MATERIAL TO PROCESS
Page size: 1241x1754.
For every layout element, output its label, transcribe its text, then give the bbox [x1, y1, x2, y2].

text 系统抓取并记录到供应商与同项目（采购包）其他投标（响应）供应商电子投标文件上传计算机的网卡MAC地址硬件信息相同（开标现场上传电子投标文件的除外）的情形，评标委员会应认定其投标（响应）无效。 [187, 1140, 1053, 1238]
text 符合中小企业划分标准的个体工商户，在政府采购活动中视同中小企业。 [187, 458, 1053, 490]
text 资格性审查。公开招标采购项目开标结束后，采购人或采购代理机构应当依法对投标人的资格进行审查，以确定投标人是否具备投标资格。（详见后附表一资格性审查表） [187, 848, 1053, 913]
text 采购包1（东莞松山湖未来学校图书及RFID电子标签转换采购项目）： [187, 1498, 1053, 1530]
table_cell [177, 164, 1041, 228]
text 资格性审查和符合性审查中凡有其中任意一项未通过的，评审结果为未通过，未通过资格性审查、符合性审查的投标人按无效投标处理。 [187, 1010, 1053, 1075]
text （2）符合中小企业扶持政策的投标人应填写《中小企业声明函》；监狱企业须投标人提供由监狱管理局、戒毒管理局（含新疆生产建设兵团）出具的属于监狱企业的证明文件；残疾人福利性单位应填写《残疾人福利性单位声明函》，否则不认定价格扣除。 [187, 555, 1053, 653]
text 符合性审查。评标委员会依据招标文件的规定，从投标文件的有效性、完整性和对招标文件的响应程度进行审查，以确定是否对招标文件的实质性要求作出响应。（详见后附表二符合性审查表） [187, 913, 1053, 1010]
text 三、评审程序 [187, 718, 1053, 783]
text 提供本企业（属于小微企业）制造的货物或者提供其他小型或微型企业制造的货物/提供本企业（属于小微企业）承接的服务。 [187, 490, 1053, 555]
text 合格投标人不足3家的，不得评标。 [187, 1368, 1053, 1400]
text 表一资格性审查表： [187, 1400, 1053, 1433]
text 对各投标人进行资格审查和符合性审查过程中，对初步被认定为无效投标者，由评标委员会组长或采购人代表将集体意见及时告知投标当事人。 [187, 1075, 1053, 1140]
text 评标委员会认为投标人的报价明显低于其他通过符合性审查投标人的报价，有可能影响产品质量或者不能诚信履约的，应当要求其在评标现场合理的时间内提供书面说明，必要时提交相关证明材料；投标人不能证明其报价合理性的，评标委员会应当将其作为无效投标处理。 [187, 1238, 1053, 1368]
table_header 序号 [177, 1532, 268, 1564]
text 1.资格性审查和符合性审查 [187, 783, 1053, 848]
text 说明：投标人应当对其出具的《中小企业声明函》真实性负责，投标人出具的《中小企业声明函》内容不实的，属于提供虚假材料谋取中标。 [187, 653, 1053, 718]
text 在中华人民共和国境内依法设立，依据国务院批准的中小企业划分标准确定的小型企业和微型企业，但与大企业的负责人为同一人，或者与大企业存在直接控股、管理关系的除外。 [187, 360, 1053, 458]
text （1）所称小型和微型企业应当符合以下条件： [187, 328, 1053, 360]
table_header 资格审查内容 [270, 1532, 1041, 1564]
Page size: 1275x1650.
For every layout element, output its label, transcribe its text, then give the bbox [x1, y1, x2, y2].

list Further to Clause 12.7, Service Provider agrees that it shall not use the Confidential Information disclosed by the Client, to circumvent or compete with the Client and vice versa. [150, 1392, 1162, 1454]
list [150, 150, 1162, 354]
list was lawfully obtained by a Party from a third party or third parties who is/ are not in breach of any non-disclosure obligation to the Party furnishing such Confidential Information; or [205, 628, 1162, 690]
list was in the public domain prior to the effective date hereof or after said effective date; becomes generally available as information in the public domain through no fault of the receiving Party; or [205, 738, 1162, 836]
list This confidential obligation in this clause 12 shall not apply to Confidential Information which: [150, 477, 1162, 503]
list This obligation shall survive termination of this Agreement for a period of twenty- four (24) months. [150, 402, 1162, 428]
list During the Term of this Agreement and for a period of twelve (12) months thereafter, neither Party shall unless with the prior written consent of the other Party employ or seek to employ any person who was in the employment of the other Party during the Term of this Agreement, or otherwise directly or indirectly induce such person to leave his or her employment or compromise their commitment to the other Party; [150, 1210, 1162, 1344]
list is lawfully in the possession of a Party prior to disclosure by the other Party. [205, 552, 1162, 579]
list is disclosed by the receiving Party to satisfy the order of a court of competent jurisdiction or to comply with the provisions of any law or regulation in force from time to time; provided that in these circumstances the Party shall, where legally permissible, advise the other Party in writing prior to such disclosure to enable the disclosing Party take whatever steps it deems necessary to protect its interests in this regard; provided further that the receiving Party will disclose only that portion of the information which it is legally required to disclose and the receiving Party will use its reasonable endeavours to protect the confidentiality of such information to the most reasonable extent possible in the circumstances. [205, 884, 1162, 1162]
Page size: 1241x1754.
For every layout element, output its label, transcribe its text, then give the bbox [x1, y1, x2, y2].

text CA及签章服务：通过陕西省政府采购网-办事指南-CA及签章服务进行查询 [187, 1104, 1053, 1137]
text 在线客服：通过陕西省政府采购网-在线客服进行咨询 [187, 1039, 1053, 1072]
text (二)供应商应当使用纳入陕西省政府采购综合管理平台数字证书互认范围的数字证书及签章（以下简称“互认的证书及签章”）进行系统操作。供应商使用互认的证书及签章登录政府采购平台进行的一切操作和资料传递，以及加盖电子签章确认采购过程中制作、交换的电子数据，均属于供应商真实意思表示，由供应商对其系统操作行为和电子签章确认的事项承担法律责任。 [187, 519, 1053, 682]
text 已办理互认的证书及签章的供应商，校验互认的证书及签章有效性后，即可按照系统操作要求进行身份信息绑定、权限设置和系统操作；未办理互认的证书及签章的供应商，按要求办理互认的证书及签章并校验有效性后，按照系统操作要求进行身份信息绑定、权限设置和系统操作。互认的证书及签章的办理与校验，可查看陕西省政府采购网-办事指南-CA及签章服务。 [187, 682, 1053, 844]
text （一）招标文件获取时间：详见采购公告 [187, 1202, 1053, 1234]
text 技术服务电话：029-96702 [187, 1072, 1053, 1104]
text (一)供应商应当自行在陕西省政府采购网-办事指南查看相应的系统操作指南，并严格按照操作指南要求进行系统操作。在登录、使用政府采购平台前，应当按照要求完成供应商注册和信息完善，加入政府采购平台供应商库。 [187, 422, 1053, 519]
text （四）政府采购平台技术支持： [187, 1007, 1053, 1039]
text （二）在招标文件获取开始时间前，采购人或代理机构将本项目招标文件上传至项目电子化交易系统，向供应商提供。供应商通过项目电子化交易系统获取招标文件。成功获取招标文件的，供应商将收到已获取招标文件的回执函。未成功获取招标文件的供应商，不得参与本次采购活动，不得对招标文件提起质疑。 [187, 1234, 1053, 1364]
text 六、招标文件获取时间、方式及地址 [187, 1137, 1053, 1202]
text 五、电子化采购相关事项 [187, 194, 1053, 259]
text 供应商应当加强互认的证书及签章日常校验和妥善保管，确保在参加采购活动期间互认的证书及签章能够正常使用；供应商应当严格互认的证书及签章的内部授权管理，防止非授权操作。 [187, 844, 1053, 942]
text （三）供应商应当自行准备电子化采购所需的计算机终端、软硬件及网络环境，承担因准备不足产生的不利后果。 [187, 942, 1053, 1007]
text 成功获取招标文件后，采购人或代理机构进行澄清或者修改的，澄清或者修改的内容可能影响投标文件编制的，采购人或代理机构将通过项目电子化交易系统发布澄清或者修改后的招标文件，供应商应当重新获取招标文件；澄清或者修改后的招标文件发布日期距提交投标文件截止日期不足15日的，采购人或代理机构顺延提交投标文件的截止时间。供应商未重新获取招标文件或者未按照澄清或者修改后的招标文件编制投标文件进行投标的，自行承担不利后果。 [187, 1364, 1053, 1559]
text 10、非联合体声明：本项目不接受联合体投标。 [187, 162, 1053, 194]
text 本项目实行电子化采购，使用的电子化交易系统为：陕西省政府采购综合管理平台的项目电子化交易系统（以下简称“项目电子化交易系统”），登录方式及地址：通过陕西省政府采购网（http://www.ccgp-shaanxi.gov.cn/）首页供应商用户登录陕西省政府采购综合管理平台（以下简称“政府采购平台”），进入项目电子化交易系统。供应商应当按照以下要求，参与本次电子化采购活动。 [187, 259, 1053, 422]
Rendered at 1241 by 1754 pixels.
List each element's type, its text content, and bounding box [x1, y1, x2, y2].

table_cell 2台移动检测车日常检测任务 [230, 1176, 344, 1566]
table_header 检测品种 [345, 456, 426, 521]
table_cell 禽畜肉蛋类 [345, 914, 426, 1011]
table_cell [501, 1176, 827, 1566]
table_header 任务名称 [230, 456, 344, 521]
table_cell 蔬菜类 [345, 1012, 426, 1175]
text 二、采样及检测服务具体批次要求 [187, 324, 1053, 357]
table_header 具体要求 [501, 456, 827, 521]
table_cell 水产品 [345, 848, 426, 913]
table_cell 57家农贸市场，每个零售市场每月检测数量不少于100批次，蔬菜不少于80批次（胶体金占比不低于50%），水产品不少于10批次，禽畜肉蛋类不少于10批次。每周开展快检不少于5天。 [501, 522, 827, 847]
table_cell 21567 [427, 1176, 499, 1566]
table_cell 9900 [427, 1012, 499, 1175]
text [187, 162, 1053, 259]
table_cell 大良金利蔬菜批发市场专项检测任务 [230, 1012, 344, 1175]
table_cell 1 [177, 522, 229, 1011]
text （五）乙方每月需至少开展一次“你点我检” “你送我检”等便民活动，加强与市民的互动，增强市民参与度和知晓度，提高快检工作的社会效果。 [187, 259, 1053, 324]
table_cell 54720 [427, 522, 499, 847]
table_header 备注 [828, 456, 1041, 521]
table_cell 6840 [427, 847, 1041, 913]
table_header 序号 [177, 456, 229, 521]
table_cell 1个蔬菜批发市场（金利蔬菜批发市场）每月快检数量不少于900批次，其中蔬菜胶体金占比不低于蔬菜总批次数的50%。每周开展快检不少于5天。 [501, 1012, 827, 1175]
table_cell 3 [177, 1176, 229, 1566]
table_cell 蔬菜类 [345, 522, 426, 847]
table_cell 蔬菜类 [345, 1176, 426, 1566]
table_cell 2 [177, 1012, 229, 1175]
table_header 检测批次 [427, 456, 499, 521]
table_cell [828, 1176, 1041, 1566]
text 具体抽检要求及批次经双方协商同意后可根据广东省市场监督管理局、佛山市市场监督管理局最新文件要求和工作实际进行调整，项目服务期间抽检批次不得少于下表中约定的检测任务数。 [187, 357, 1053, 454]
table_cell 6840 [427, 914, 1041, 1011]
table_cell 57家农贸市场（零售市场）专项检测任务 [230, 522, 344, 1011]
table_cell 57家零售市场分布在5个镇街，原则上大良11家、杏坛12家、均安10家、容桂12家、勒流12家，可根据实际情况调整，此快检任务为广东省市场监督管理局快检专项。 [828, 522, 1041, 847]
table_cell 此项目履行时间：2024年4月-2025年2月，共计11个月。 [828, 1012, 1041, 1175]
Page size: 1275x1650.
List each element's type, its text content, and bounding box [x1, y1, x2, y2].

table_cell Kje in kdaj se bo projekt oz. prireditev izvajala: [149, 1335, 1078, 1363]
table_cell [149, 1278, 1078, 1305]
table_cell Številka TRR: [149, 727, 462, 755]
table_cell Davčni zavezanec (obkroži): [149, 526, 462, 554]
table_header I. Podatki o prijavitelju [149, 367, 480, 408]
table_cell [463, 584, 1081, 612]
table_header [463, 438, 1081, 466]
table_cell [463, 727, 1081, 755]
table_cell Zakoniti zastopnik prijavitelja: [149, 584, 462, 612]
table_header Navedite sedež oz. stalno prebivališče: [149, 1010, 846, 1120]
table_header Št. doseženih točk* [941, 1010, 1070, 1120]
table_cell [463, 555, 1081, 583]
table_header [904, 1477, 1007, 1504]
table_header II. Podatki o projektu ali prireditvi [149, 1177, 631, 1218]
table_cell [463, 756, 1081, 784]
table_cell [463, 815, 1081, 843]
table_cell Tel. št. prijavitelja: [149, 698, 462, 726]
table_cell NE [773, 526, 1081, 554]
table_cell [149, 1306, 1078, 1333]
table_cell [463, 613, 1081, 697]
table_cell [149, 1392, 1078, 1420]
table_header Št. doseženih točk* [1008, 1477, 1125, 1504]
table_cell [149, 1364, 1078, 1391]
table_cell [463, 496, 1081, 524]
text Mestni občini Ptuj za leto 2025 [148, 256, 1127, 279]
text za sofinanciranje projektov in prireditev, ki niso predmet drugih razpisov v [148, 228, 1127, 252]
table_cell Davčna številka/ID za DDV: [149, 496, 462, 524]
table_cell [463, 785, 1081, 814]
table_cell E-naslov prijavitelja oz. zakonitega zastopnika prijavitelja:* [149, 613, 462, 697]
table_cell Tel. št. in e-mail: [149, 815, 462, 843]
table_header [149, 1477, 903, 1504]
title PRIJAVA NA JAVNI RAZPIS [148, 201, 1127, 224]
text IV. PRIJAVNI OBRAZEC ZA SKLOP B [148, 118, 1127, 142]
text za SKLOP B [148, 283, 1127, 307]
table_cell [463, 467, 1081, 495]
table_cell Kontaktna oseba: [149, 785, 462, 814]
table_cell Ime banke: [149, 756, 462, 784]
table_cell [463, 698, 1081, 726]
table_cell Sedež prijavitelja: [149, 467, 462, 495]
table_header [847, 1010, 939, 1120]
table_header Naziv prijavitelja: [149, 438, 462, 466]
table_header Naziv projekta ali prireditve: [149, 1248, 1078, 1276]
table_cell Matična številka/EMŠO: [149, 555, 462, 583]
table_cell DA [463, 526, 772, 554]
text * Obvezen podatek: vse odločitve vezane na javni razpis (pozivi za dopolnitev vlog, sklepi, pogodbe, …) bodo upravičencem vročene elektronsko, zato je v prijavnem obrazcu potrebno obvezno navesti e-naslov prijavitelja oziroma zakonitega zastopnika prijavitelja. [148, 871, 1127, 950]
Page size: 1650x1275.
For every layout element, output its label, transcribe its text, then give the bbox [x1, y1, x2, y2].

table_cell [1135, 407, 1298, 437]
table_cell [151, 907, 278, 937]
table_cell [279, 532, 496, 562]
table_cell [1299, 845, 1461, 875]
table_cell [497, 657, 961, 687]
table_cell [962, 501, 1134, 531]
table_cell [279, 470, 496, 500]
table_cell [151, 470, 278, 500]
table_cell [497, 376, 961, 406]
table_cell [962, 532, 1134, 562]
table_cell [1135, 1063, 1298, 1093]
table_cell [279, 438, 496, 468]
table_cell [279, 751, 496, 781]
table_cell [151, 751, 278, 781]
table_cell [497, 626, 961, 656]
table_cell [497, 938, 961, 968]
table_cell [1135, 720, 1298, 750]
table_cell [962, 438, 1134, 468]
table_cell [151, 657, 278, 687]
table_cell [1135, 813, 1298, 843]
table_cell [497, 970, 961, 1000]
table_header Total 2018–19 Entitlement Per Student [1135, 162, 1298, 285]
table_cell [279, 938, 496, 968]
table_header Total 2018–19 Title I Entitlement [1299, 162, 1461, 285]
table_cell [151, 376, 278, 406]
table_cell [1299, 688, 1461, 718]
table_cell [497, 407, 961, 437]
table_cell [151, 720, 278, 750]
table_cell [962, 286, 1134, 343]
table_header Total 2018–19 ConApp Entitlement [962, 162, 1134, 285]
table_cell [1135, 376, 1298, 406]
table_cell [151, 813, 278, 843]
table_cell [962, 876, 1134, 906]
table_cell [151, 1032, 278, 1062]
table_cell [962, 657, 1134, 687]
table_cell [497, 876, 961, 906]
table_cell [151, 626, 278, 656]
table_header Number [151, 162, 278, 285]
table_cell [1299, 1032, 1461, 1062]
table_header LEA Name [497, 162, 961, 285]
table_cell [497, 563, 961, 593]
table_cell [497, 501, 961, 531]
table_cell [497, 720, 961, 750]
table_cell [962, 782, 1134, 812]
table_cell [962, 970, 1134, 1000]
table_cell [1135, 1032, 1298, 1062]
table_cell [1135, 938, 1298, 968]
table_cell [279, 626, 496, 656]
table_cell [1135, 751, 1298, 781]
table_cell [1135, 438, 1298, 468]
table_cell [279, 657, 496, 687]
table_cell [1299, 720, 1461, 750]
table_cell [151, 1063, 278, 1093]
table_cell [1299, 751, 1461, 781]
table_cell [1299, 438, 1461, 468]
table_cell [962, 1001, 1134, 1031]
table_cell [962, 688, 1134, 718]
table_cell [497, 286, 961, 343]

WHAT YOU HAVE TO DO
Every line from the one containing "table_cell [497, 876, 961, 906]" through the end of the entries above must be echoed exactly, with both ends kept.

RESPONSE TO THIS EXERCISE
table_cell [497, 876, 961, 906]
table_cell [151, 626, 278, 656]
table_header Number [151, 162, 278, 285]
table_cell [1299, 1032, 1461, 1062]
table_header LEA Name [497, 162, 961, 285]
table_cell [497, 563, 961, 593]
table_cell [497, 501, 961, 531]
table_cell [497, 720, 961, 750]
table_cell [962, 782, 1134, 812]
table_cell [962, 970, 1134, 1000]
table_cell [1135, 1032, 1298, 1062]
table_cell [1135, 938, 1298, 968]
table_cell [279, 626, 496, 656]
table_cell [1135, 751, 1298, 781]
table_cell [1135, 438, 1298, 468]
table_cell [279, 657, 496, 687]
table_cell [1299, 720, 1461, 750]
table_cell [151, 1063, 278, 1093]
table_cell [1299, 751, 1461, 781]
table_cell [1299, 438, 1461, 468]
table_cell [962, 1001, 1134, 1031]
table_cell [962, 688, 1134, 718]
table_cell [497, 286, 961, 343]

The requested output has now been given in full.